Again, moving down from 32 to lower values brought significant gains - especially in 2 threads. LM seems to be "settled" at a value of 8. While for plain DES the ideal value is 1, still with a value of 8 there's not much performance impact for it while the LM benefits enormously. 8 seems to be the perfect balance (for my hardware and across both GCC and ICC) and you might consider it for the next john release after testing with other hardware as well. 

I've done 

* a run with GCC 4.6.2 with values of 1-4-8-16-32 at plain DES (1 & 2 threads)
* a run with GCC 4.6.2 with values of 1-4-8-16-32 at LM (1 & 2 threads)
* a run with ICC 12.1 with values of 1-4-8-16-32 at LM (1 & threads)

Results are here: http://imageshack.us/f/710/resultsarein1.png/

I've highlighted the gains below from the faster non-32 variant to the default 32 value. 32 seems to be the tipping point of losing large chunks of performance. 

> BTW, you could similarly experiment with MD5_std_cpt (MD5_std.h) and
> BF_cpt (BF_std.h).  These should make a lot less of a difference (and
> for their respective hash types only), though.
> 
> Alexander

I may try it in the days ahead when I have access to icc again (or may do it with gcc 4.6.2 instead - the results seems to be quite similar anyway). 

In the meanwhile my curiosity has peaked as to why the openMP version is producing ~250 to 300k c/s over the standard non-omp client (4750k c/s vs 4450-4500k c/s).
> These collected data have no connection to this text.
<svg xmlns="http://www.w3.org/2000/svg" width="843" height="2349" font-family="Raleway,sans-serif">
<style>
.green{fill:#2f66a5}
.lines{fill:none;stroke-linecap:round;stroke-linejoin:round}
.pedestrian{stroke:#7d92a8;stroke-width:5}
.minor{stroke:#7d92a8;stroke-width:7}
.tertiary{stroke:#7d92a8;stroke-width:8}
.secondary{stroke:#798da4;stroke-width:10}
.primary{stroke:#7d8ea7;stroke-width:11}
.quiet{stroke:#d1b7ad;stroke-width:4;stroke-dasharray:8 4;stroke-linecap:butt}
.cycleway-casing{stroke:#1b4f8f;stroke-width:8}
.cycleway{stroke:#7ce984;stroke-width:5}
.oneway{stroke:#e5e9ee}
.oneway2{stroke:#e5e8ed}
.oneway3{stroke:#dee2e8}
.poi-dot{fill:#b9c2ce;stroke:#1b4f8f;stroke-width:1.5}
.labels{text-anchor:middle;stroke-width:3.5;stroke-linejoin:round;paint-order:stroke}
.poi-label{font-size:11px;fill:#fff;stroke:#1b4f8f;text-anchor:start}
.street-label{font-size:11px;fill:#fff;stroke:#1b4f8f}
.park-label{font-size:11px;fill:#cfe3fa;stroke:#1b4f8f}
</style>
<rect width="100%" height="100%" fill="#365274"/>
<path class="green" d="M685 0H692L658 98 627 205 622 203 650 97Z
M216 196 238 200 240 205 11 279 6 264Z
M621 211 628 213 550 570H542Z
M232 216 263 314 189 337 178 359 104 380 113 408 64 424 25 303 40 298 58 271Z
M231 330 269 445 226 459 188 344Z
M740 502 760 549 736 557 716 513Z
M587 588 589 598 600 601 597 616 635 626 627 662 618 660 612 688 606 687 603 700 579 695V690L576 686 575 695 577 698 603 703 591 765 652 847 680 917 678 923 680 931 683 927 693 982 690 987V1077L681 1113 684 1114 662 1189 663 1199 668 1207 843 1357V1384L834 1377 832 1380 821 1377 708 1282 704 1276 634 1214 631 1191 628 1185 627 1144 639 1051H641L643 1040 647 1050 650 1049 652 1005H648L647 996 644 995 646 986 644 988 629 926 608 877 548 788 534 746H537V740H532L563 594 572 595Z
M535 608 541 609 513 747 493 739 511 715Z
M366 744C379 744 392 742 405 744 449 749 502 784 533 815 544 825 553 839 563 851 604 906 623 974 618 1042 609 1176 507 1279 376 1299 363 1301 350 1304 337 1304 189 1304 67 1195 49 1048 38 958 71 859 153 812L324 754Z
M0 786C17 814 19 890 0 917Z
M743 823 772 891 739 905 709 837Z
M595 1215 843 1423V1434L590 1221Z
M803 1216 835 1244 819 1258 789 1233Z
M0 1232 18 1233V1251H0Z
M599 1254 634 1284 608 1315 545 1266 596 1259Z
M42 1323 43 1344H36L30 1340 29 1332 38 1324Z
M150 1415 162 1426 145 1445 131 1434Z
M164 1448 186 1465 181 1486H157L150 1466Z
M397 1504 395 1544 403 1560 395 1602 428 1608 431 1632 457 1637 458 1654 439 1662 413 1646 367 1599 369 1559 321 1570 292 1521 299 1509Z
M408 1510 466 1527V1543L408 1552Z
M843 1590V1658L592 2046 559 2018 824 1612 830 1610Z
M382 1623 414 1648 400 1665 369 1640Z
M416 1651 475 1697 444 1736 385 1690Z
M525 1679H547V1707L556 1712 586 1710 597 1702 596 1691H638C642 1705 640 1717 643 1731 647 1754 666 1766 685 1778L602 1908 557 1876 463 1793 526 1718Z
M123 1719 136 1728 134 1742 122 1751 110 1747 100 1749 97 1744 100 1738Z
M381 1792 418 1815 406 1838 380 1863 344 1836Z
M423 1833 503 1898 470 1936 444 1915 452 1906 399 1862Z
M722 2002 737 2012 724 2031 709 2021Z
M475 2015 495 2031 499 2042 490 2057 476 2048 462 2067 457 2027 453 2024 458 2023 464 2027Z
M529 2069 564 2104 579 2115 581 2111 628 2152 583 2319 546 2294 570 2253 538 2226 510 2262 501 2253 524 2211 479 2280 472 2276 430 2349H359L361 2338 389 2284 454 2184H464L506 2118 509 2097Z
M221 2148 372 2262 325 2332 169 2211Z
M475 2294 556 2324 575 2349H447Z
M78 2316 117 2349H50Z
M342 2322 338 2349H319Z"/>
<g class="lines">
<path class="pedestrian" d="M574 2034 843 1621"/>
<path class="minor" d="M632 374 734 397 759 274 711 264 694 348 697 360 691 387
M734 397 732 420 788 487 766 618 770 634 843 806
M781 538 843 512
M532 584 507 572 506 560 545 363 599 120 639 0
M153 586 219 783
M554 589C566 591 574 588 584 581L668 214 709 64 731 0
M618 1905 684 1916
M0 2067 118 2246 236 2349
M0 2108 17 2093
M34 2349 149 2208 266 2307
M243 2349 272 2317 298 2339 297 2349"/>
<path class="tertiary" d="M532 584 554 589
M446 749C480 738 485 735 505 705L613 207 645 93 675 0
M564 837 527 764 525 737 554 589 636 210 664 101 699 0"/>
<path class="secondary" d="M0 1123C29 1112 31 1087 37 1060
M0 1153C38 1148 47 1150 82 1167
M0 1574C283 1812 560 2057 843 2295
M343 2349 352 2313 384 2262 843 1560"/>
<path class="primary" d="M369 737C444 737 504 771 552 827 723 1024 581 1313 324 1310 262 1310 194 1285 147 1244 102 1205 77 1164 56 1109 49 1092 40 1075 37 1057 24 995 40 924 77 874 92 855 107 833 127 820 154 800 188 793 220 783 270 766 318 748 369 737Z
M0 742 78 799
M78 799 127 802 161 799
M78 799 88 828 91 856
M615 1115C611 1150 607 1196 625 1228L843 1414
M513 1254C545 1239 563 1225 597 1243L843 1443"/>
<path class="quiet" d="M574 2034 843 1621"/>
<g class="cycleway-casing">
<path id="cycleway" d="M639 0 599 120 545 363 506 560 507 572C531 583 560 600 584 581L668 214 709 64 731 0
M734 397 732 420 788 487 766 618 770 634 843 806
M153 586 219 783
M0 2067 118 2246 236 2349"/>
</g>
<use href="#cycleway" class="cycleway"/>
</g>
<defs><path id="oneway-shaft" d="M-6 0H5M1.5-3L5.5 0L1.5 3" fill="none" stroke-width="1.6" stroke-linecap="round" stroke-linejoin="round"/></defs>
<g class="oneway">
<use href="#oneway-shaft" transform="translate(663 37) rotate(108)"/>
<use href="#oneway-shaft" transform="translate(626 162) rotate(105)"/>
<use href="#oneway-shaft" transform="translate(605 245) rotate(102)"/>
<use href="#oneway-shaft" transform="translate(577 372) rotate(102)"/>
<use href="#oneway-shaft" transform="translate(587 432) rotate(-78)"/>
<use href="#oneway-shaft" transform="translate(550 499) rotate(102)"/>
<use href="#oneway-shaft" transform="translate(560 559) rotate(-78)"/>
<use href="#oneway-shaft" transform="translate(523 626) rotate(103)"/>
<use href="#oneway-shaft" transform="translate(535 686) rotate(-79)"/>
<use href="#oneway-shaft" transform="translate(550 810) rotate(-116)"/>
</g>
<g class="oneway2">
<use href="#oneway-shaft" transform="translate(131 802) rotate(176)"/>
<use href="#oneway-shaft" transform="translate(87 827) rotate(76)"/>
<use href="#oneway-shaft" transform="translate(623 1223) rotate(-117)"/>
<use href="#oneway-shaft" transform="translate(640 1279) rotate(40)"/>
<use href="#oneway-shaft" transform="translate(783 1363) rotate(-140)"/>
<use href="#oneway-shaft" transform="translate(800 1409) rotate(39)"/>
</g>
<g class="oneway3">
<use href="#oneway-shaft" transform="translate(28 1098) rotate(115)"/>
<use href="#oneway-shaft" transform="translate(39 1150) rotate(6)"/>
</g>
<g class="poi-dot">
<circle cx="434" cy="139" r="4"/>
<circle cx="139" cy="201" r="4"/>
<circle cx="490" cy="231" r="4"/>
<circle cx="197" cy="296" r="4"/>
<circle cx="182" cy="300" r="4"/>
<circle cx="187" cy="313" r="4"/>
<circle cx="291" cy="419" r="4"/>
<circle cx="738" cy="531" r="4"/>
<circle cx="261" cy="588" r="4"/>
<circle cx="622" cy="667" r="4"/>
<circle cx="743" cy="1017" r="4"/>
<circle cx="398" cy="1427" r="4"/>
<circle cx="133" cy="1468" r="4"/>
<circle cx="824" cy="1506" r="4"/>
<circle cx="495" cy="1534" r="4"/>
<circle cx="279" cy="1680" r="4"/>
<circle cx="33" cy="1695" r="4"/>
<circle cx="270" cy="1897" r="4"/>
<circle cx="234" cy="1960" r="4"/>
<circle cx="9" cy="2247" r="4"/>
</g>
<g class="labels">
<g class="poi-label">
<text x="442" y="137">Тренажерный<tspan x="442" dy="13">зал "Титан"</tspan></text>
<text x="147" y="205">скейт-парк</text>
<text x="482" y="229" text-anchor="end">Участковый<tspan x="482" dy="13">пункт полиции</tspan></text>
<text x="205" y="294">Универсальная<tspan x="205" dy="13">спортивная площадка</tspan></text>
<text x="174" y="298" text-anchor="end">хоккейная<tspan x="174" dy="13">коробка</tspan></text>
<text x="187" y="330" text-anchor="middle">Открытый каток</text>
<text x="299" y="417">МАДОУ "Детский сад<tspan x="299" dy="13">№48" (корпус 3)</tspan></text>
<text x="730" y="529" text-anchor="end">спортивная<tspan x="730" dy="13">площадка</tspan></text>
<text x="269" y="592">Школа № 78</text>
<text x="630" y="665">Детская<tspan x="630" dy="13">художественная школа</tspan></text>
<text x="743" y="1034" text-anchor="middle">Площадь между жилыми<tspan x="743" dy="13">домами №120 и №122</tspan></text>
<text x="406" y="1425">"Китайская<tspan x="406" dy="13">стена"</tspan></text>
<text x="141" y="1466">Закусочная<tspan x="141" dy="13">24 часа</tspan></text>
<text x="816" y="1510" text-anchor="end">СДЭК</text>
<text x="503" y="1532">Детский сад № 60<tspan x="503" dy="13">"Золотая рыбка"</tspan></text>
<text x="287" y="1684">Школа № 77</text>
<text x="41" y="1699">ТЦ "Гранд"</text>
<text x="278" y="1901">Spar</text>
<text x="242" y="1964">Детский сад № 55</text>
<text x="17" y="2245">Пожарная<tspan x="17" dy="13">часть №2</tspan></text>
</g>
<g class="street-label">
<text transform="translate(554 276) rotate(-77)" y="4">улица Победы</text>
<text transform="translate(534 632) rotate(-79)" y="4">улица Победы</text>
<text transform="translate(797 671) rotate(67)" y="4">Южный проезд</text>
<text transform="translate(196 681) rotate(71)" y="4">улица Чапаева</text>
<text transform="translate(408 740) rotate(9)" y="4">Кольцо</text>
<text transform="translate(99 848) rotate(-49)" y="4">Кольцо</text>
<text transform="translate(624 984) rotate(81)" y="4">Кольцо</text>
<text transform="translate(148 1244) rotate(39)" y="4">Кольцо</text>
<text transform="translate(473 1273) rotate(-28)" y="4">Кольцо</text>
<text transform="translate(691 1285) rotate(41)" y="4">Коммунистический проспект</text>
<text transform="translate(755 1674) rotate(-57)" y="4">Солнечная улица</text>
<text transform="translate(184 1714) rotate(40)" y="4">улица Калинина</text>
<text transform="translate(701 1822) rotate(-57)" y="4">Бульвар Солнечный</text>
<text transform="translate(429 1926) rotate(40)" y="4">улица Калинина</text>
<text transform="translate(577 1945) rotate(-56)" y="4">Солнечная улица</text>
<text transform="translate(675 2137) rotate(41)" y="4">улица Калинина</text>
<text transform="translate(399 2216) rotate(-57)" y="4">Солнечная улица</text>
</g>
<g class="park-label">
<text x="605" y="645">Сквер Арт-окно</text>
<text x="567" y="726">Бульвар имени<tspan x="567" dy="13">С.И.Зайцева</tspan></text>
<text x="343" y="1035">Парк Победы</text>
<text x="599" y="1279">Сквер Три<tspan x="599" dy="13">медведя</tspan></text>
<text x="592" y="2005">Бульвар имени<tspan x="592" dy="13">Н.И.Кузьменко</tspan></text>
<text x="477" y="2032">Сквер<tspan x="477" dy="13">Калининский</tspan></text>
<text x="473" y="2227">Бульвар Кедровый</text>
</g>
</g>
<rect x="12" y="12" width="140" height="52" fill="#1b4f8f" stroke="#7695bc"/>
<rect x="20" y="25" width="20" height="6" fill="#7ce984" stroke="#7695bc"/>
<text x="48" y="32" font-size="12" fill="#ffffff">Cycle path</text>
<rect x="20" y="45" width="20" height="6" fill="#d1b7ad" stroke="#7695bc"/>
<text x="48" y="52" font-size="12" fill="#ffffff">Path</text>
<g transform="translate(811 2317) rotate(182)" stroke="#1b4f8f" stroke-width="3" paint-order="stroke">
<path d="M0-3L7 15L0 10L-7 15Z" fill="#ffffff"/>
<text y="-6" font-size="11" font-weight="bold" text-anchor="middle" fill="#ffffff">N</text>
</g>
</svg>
Several things being equal (no-asm for both, icc for both, non-hardware optimizations for both, a value of 1 for des_bs_cpt for both, definite use of just 1 thread for both) there are still 300k in favor of openMP which, normally, it should be slower than the non-omp version. 

Can you think of *any* other parameters which are tweakable and (may) lead to the +300k gain for the omp version? I want to try various stuff but I don't know what to tweak. My rationale is that if the non-omp version is running with at least the same parameters of the omp version, then the non-omp could be slightly faster than the omp-version (I'm always talking about 1 thread) perhaps exceeding 4.8-4.9m c/s instead of being near the 4.5m mark.